(Before and after images)
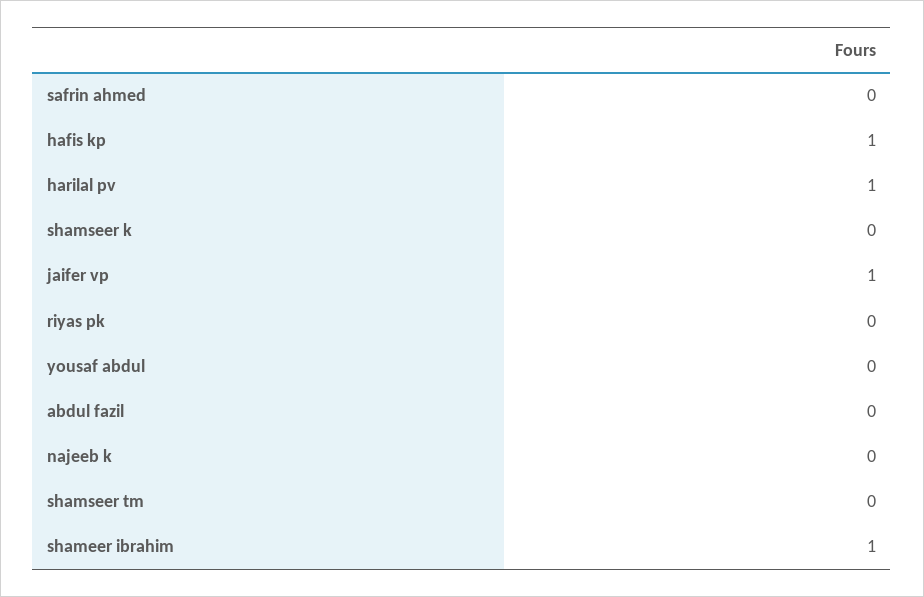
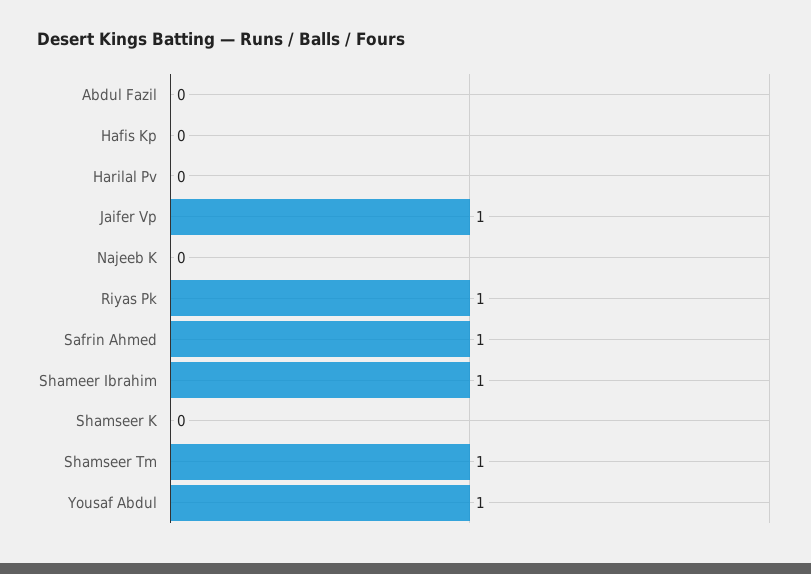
  {
-   "safrin ahmed": 0,
+   "safrin ahmed": 1,
-   "hafis kp": 1,
+   "hafis kp": 0,
-   "harilal pv": 1,
+   "harilal pv": 0,
    "shamseer k": 0,
    "jaifer vp": 1,
-   "riyas pk": 0,
+   "riyas pk": 1,
-   "yousaf abdul": 0,
+   "yousaf abdul": 1,
    "abdul fazil": 0,
    "najeeb k": 0,
-   "shamseer tm": 0,
+   "shamseer tm": 1,
    "shameer ibrahim": 1
  }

● What you should do
Quote every line of the records above exactly; no picture is to be copied.

● Response to this exercise
  {
-   "safrin ahmed": 0,
+   "safrin ahmed": 1,
-   "hafis kp": 1,
+   "hafis kp": 0,
-   "harilal pv": 1,
+   "harilal pv": 0,
    "shamseer k": 0,
    "jaifer vp": 1,
-   "riyas pk": 0,
+   "riyas pk": 1,
-   "yousaf abdul": 0,
+   "yousaf abdul": 1,
    "abdul fazil": 0,
    "najeeb k": 0,
-   "shamseer tm": 0,
+   "shamseer tm": 1,
    "shameer ibrahim": 1
  }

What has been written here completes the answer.